Strategies that would effectively protect freshwater ecosystems and drinking water sources from microplastics pollution call for advanced scientific understanding in the detection and tracing of microplastic movement, quantification of microplastic loads and exposure risk assessments. The Microplastics Fingerprinting project is divided into four sections (or work packages). This structure enables us to directly address the four main objectives of our project:
Improve the detection and analysis of microplastics – work package 1
One challenge associated with studying microplastics is the lack tools and techniques that can be used to quickly determine the concentration, size and composition of microplastics. This significantly limits the amount of microplastic samples that can be analyzed, which makes quantifying plastic loads and determining potential impacts difficult. In this work package, we are working towards the development of a microplastics fingerprint library and methodological workflows that will make it easier and quicker to detect and analyze plastic samples.
Track the movement and fate of microplastic pollution at the watershed scale – work package 2
We currently understand very little about how microplastic material moves through watersheds. In this work package, we investigate the spatial distribution of microplastics in southern Ontario’s largest river basin, the Grand River watershed. Using predictive models, we will gain insights into where plastics are coming from and how they tend to move through the river to Lake Erie. This will help us quantify the loads of microplastics in different parts of the system including throughout the water column and in river and lake sediments.
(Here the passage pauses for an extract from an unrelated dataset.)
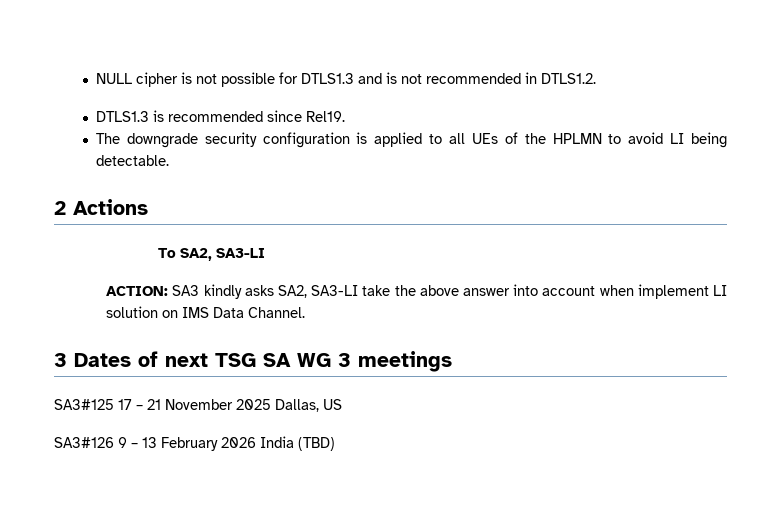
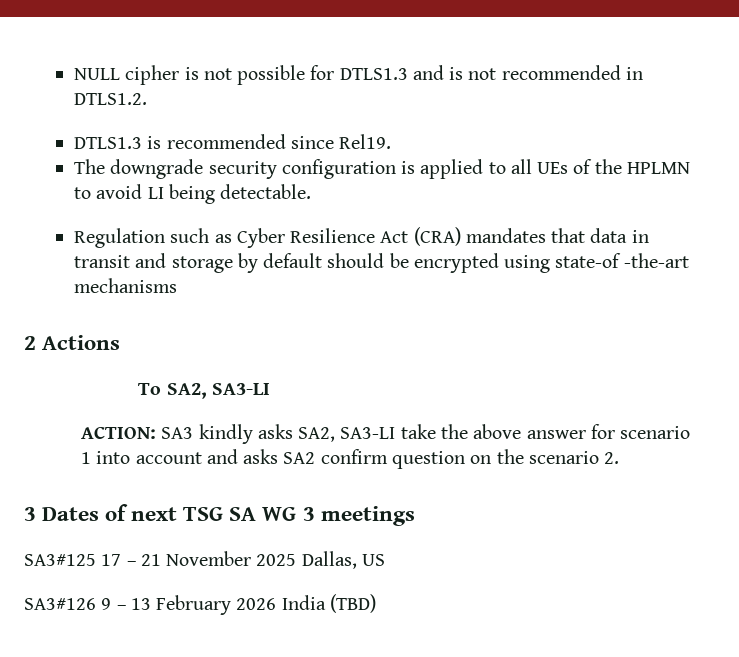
(170, 160) none -> [74,227,649,248] [74,253,689,273] [74,278,178,293] // Regulation such as Cyber Resilience Act (CRA) mandates that data in transit and storage by default should be encrypted using state-of -the-art mechanisms
[513,284,727,299] [106,306,306,318] into account when implement LI solution on IMS Data Channel. -> [590,424,691,439] [81,449,620,469] for scenario 1 into account and asks SA2 confirm question on the scenario 2.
Assessing climate vulnerability and exposure pathways to the lower Great Lakes – work package 3
We are exploring various factors that affect microplastics loads and movement through the watershed such as severe rainfall and snowmelt events, that are occurring more frequently due to climate change. This will help us monitor the changes in microplastics composition and flows from stormwater runoff. We are also analyzing sediment cores from reservoir systems in the Grand River watershed to understand temporal trends. Finally, researchers will examine microplastic loads in the raw water intakes for drinking water treatment plants, with the intention of identifying high risk exposure scenarios and to identify solutions that would minimize risks to public health.
Reducing point source inputs and develop risk mitigation strategies – work package 4
The first part of this work package involves conducting an economic analysis of (micro)plastics pollution into the Great Lakes in terms of costs and benefits. We examine how concepts such as the circular economy could be applied to help eliminate plastic waste and promote resource recovery. The second part focuses on microplastics removal from wastewater treatment effluent and urban stormwater runoff. This work will yield a detailed understanding of the effectiveness of various treatment options and support the advancement of sustainable approaches to stormwater planning and management. Finally, researchers are developing a risk mitigation approach that identifies governance structures and policy instruments that can reduce the input of harmful plastic substances at its source and implement the gradual transition to more sustainable individual and collective behavior.